◆ Action item A
According to the press release about the German drawings exhibition, who organized Classicism-Romanticism-Realism?
◆ Action item B
From the press release about the German drawings exhibition, reproduce the part that opens with the words containing "One of the outstanding" and closes with "artists working there.".

◆ Passage for review
▼▼▼

ART MUSEUMS TO CELEBRATE 100 YEARS OF COLLECTING CENTRAL EUROPEAN DRAWINGS WITH EXHIBITION

Released: March 19, 1998

Cambridge, Massachusetts-The special exhibition Classicism-Romanticism-Realism: German Drawings from Mengs to Menzel in the Harvard University Art Museums will be on display at the Busch-Reisinger Museum from April 4 through June 28, 1998. Organized to coincide with the loan exhibition Fuseli to Menzel: Drawings and Watercolors in the Age of Goethe, this exhibition will present forty-three drawings from German-speaking Central Europe, dating between 1770 to 1880, from the permanent collection of the Art Museums. While modest by the standards of German museums or private collections like the one from which Fuseli to Menzel has been selected, Harvard's holdings of drawings from this period rank among the most comprehensive in North America. The works to be exhibited illustrate the major stylistic changes in German art from the neoclassicism of the later eighteenth century to the romantic revolution and early realism of the nineteenth, and they include drawings by some of principal exponents of these trends, such as Anton Raphael Mengs, Henry Fuseli, Joseph Anton Koch, Franz Horny, and Adolph Menzel. In addition to complementing Fuseli to Menzel, the exhibition celebrates a century of collecting Central European drawings at Harvard. Classicism-Romanticism-Realism is organized by William W. Robinson, curator of drawings.

In 1892 Belinda L. Randall (1816-1897) donated to Harvard College the art collection formed by her brother, John Witt Randall (1813-1892) of the Harvard class of 1834. Along with his fifteen thousand prints, Randall had assembled some six hundred drawings. In 1898, when it was transferred from the Boston Museum of Fine Arts to the new Fogg Art Museum, the Randall gift effectively established Harvard's drawing collection. About 245 of the Randall drawings belong to the German school, and most of these date from the period 1750-1850. While in terms of artistic quality many of the Randall drawings are decidedly mediocre, the collection does include several eighteenth- and early-nineteent-century German works that are of more than passing interest.

One of the outstanding German drawings from the collection is Adrian Zingg's topographical masterpiece View of Dresden, c. 1788, in which the veduta-precisely rendered, but removed to the middle ground and distance-is seamlessly combined with a richly detailed foreground landscape and a huge expanse of sky. Zingg later served as professor of landscape at the academy in Dresden, one of the major capitals of German art and culture during the period, and his pen and wash drawings exercised a decisive influence on Caspar David Friedrich and other romantic artists working there.

▲▲▲

◆ Provided data
▼▼▼

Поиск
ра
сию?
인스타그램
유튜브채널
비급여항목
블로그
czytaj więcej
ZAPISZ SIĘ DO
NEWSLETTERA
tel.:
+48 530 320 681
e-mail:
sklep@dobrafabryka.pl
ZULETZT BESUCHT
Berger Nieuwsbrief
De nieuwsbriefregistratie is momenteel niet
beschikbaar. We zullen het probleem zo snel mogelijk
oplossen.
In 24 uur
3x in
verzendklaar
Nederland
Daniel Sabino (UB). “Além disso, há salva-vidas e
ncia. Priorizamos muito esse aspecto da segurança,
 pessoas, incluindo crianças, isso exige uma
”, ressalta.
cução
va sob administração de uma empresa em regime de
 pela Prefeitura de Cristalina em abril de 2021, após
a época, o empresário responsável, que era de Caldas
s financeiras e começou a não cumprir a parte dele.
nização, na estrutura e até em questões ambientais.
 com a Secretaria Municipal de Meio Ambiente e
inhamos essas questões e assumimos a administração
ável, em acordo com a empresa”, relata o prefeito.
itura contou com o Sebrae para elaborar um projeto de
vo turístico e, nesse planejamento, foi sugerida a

▲▲▲
▼▼▼

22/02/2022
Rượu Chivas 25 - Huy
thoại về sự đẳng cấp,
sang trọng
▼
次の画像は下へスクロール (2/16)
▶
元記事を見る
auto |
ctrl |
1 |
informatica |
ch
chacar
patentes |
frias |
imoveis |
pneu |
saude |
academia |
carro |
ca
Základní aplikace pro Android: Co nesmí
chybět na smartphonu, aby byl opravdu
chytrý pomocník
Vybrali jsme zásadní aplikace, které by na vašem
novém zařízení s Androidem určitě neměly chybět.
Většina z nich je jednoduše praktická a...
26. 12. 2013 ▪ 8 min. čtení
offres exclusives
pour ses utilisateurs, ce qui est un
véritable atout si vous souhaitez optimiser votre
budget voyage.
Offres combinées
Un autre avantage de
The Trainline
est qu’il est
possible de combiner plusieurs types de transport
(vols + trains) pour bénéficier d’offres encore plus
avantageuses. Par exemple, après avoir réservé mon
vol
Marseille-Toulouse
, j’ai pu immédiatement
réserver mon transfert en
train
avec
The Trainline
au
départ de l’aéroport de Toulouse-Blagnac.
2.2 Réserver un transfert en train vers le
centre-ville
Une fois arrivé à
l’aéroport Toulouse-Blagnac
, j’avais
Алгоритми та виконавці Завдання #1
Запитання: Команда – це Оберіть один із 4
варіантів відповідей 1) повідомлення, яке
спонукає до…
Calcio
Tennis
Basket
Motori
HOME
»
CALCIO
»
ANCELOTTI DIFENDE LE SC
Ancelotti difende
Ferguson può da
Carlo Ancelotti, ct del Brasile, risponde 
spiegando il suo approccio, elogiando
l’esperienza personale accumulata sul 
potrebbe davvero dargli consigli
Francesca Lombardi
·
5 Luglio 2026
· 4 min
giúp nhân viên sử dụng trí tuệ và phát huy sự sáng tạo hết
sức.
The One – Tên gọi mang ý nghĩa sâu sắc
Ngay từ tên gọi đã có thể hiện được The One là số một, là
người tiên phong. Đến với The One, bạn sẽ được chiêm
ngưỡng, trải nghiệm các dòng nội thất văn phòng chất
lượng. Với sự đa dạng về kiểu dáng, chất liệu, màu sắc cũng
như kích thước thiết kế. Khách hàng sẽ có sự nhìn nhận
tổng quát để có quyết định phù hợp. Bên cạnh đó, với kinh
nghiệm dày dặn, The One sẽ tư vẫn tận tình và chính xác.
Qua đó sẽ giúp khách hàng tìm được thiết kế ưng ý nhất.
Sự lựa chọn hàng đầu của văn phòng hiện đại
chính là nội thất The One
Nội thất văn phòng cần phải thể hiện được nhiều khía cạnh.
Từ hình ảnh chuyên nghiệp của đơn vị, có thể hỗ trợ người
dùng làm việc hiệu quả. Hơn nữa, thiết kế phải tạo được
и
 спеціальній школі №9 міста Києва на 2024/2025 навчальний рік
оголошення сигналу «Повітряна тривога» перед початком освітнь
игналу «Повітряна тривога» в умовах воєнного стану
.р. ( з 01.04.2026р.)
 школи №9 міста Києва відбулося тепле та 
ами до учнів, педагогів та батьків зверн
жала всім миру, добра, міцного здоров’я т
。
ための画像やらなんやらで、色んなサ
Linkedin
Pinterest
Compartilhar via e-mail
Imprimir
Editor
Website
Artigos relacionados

▲▲▲

◆ Task answer A
William W. Robinson, curator of drawings.

◆ Task answer B
One of the outstanding German drawings from the collection is Adrian Zingg's topographical masterpiece View of Dresden, c. 1788, in which the veduta-precisely rendered, but removed to the middle ground and distance-is seamlessly combined with a richly detailed foreground landscape and a huge expanse of sky. Zingg later served as professor of landscape at the academy in Dresden, one of the major capitals of German art and culture during the period, and his pen and wash drawings exercised a decisive influence on Caspar David Friedrich and other romantic artists working there.